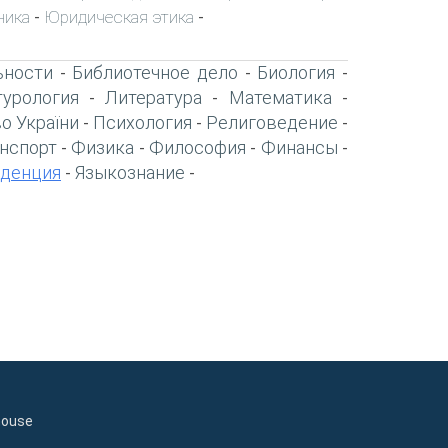
ника
Юридическая этика
-
-
ьности
Библиотечное дело
Биология
-
-
-
турология
Литература
Математика
-
-
-
о України
Психология
Религоведение
-
-
-
нспорт
Физика
Философия
Финансы
-
-
-
-
денция
Языкознание
-
-
house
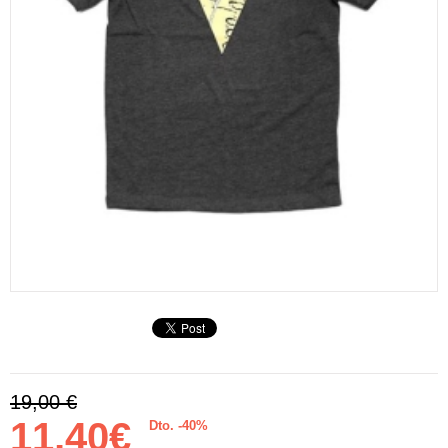
19,00 €
11,40€
Dto. -40%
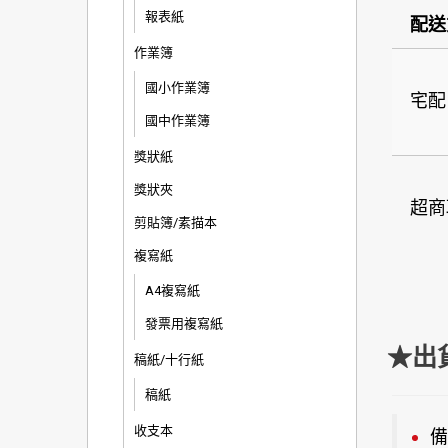
報表紙
配送
作業簿
國小作業簿
宅配
國中作業簿
獎狀紙
獎狀夾
超商
剪貼簿/素描本
複寫紙
A4複寫紙
發票用複寫紙
★出
稿紙/十行紙
稿紙
收支本
備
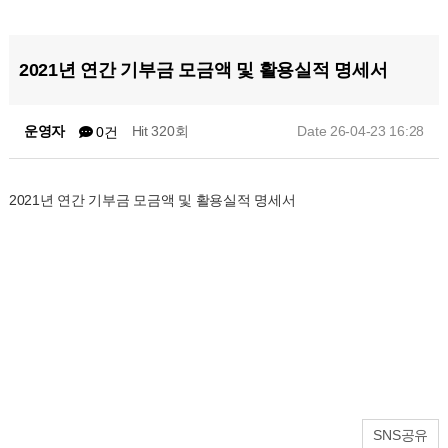
2021년 연간 기부금 모금액 및 활용실적 명세서
운영자
Hit 320회
Date 26-04-23 16:28
0건
2021년 연간 기부금 모금액 및 활용실적 명세서
SNS공유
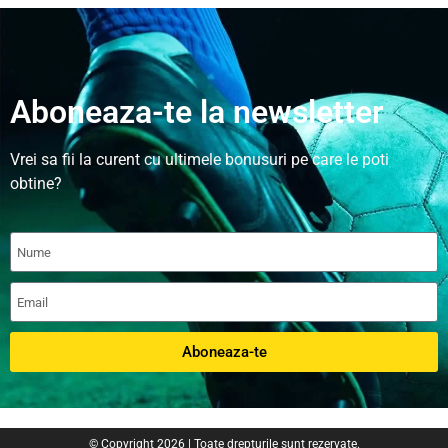
Aboneaza-te la newsletter
Vrei sa fii la curent cu ultimele bonusuri pe care le poti
obtine?
Aboneaza-te
© Copyright 2026 | Toate drepturile sunt rezervate.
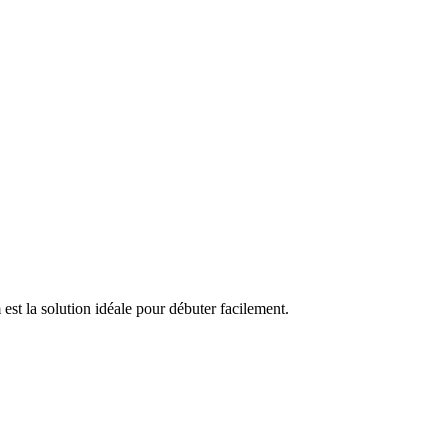
est la solution idéale pour débuter facilement.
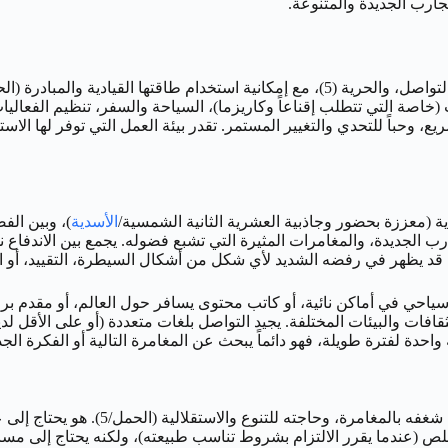
تجارب الجديدة والمتنوعة.
مهنياً، تتألق امرأة هذا اليوم في المجالات التي توفر لها التنوع، الحركة، التواصل، والحرية
ت (خاصة التي تتطلب إقناعاً وكاريزما)، السياحة والسفر، تنظيم الفعال
 وحباً للتحدي والتغيير المستمر. تقدر بيئة العمل التي توفر لها الاستق
ادية (معززة بحضور وجاذبية العشرية الثانية الشمسية/
الأسدية
)، وبين الف
ة، التجارب الجديدة، والمغامرات المثيرة التي تشبع فضوله. يجمع بين الاند
ات والبيئات المختلفة. يجيد التواصل بلغات متعددة (أو على الأقل لدي
حدة لفترة طويلة، فهو دائماً يبحث عن المغامرة التالية أو الفكرة الجد
في علاقاته العاطفية، يبحث رجل 5 أبريل 
و مخلص (عندما يقرر الالتزام بشروط تناسب طبيعته)، ولكنه يحتاج إلى م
-------------------------
▶ [Prompt]: Could you copy out, word for word, the stretch of the entries from the line containing "تجارب الجديدة والمتنوعة." through the line containing "في علاقاته العاطفية، يبحث رجل 5 أبريل", with both of those lines included?

▶ [Exercise answer]:
تجارب الجديدة والمتنوعة.
مهنياً، تتألق امرأة هذا اليوم في المجالات التي توفر لها التنوع، الحركة، التواصل، والحرية
ت (خاصة التي تتطلب إقناعاً وكاريزما)، السياحة والسفر، تنظيم الفعال
 وحباً للتحدي والتغيير المستمر. تقدر بيئة العمل التي توفر لها الاستق
ادية (معززة بحضور وجاذبية العشرية الثانية الشمسية/
الأسدية
)، وبين الف
ة، التجارب الجديدة، والمغامرات المثيرة التي تشبع فضوله. يجمع بين الاند
ات والبيئات المختلفة. يجيد التواصل بلغات متعددة (أو على الأقل لدي
حدة لفترة طويلة، فهو دائماً يبحث عن المغامرة التالية أو الفكرة الجد
في علاقاته العاطفية، يبحث رجل 5 أبريل 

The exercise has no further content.